# Assignment:
Count the lines in the records below that contain the string "formats". Reply with the number alone.

# Provided entries:
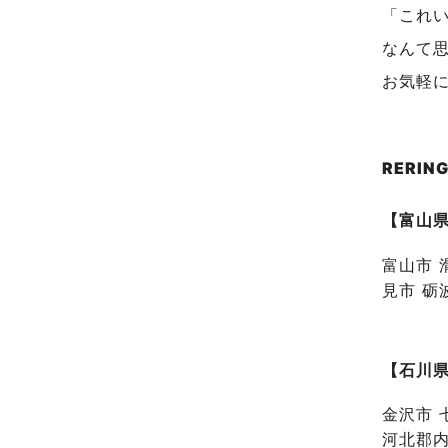
「これ
なんて
お気軽
RERI
【富山
富山市 
見市 砺
【石川
金沢市 
河北郡内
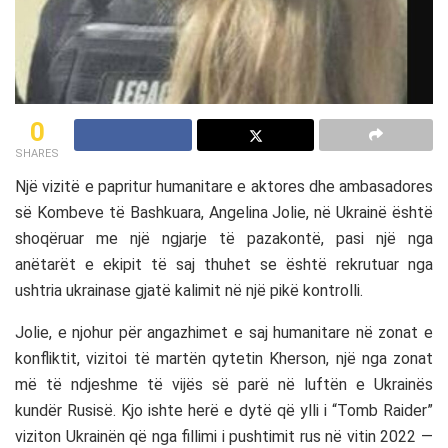
0
SHARES
Një vizitë e papritur humanitare e aktores dhe ambasadores
së Kombeve të Bashkuara, Angelina Jolie, në Ukrainë është
shoqëruar me një ngjarje të pazakontë, pasi një nga
anëtarët e ekipit të saj thuhet se është rekrutuar nga
ushtria ukrainase gjatë kalimit në një pikë kontrolli.
Jolie, e njohur për angazhimet e saj humanitare në zonat e
konfliktit, vizitoi të martën qytetin Kherson, një nga zonat
më të ndjeshme të vijës së parë në luftën e Ukrainës
kundër Rusisë. Kjo ishte herë e dytë që ylli i “Tomb Raider”
viziton Ukrainën që nga fillimi i pushtimit rus në vitin 2022 —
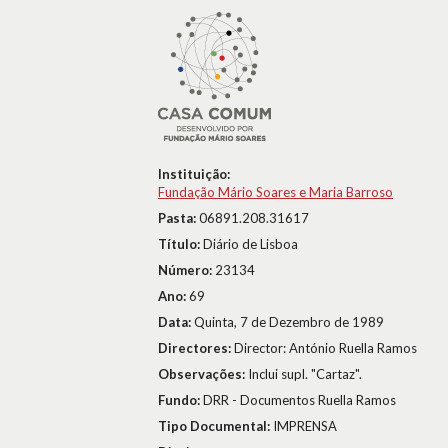
Instituição:
Fundação Mário Soares e Maria Barroso
Pasta:
06891.208.31617
Título:
Diário de Lisboa
Número:
23134
Ano:
69
Data:
Quinta, 7 de Dezembro de 1989
Directores:
Director: António Ruella Ramos
Observações:
Inclui supl. "Cartaz".
Fundo:
DRR - Documentos Ruella Ramos
Tipo Documental:
IMPRENSA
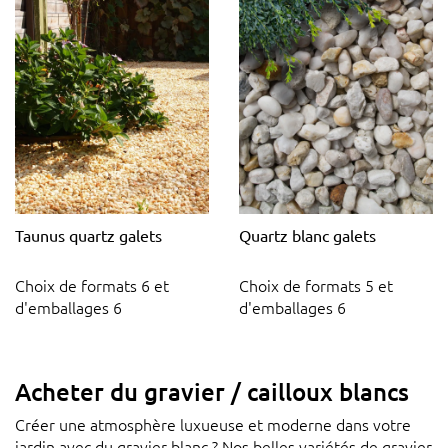
Taunus quartz galets
Quartz blanc galets
Choix de formats 6 et
Choix de formats 5 et
d'emballages 6
d'emballages 6
Acheter du gravier / cailloux blancs
Créer une atmosphère luxueuse et moderne dans votre
jardin avec du gravier blanc ? Nos belles variétés de gravier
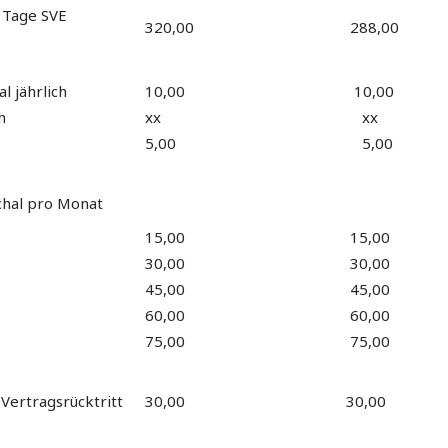
 Tage SVE
320,00
288,00
l jährlich
10,00
10,00
h
xx
xx
5,00
5,00
chal pro Monat
15,00
15,00
30,00
30,00
45,00
45,00
60,00
60,00
75,00
75,00
Vertragsrücktritt
30,00
30,00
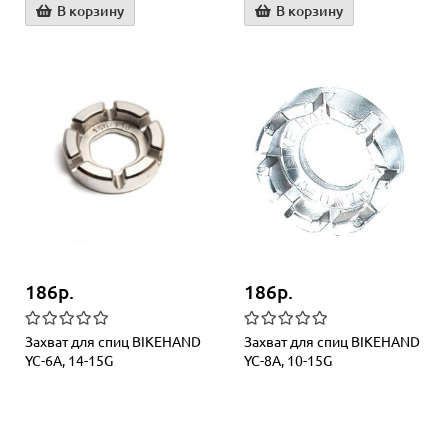
В корзину
В корзину
186р.
186р.
Захват для спиц BIKEHAND
Захват для спиц BIKEHAND
YC-6A, 14-15G
YC-8A, 10-15G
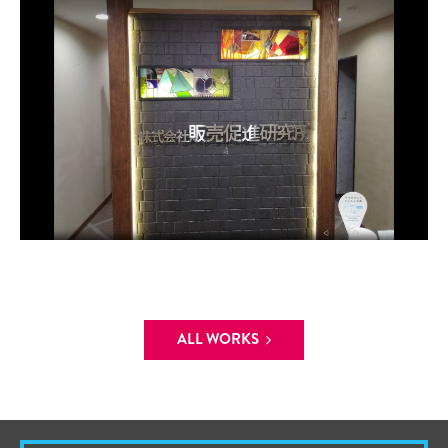
ALL WORKS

# Your response:
2